The move comes after the United
States voiced concern that the electoral environment in Uganda was
deteriorating in the
run-up to the Feb. 18 elections.
Violence
during an election cycle is common in many African countries where it
may be triggered by political or ethnic tensions, or flawed electoral
processes, with women and children the most likely to be affected.
Jessica Nkuuhe,
the National Coordinator of the Uganda Women's Situation Room, said the
control centre will be launched on Feb. 15 at a hotel in Kampala and
run until Feb. 20.
Nkuuhe said there had not been
reports of electoral violence targeting women in Uganda before but women
did face more types of psychological violence, whether they are voters
or candidates, and efforts to prevent them from voting.
"Incidences
of domestic violence resulting from differences in the choice of party
or candidates have also been reported," she told the Thomson Reuters
Foundation.
President Yoweri Museveni
has governed Uganda for three decades since coming to power after
waging a five-year guerrilla war.
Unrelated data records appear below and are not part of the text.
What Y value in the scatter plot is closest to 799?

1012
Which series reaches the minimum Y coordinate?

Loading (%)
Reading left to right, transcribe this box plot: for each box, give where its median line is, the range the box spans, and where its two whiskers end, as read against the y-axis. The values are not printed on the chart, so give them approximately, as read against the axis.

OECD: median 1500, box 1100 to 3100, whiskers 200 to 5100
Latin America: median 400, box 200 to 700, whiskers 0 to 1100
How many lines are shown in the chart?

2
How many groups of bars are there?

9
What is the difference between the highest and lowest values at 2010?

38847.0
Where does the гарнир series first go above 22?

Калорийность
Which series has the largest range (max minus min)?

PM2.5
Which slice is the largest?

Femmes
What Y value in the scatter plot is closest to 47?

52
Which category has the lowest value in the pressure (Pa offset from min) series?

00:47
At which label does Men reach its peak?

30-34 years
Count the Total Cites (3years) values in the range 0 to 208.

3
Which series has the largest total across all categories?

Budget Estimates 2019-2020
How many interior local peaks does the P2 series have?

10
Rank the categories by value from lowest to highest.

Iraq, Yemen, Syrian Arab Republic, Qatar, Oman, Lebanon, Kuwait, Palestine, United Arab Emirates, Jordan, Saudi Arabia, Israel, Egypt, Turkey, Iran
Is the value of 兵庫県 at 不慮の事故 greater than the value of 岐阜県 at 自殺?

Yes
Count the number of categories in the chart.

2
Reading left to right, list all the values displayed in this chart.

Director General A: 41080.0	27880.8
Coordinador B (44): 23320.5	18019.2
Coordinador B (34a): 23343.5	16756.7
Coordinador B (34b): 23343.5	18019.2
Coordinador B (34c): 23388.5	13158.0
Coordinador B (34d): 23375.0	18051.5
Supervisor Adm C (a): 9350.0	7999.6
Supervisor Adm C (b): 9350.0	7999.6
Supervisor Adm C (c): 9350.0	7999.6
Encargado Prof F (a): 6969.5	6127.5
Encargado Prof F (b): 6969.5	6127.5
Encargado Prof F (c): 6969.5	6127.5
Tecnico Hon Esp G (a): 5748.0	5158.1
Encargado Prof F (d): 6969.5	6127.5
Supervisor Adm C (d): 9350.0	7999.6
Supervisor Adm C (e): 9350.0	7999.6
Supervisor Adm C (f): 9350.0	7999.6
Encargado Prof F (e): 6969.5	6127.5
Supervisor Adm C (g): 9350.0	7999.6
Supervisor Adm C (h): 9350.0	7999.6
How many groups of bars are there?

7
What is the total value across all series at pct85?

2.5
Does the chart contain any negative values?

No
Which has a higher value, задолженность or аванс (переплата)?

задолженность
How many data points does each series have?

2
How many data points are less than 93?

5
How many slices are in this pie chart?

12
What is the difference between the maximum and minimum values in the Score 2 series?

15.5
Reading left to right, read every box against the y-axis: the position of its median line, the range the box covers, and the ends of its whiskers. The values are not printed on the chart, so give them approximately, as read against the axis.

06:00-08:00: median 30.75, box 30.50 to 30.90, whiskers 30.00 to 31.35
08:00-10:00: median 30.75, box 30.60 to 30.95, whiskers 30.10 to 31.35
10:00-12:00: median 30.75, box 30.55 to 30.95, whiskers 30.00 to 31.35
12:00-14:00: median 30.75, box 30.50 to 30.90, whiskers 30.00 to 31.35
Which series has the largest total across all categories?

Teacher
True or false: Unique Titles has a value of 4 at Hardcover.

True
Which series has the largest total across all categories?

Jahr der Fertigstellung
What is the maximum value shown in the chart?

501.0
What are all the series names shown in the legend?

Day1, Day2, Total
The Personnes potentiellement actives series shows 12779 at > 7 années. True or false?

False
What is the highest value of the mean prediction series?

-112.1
He is heavily favoured to win another
five-year term but the election is expected to be his toughest yet.
The
U.S. State Department last month said there had been numerous reports
of police using "excessive force, obstruction and dispersal of
opposition rallies, and intimidation and arrest of journalists", adding
to "an electoral climate of fear and intimidation".
Patricia Munaabi Babiiha,
the executive director of Forum for Women in Democracy (FOWODE), said
the control room would employ women and youth and also involve police
representatives and officials from the Electoral Commission.
She
said 450 women and youth observers have been trained and deployed in 15
districts considered as hotspots to observe and report on the elections
from a gender and violence perspective.
Also 10
youth volunteers have been trained to work as call operators to receive
and record incidents from the field for processing and intervention when
necessary.
"We shall have lawyers, communication
specialists, data analysts, who will be able to decipher the information
and call the necessary officials to go and resolve the issues wherever
the incidents are reported," she said.
The Women's
Situation Room is a concept that was first implemented under the Angie
Brooks International Centre (ABIC) during elections in Liberia in 2011.
It
started amid growing awareness that violence had become a norm of
African elections and women needed to find ways to counter this.
The Women's Situation Room has been successfully replicated during elections in Senegal, Sierra Leone, Nigeria and Kenya.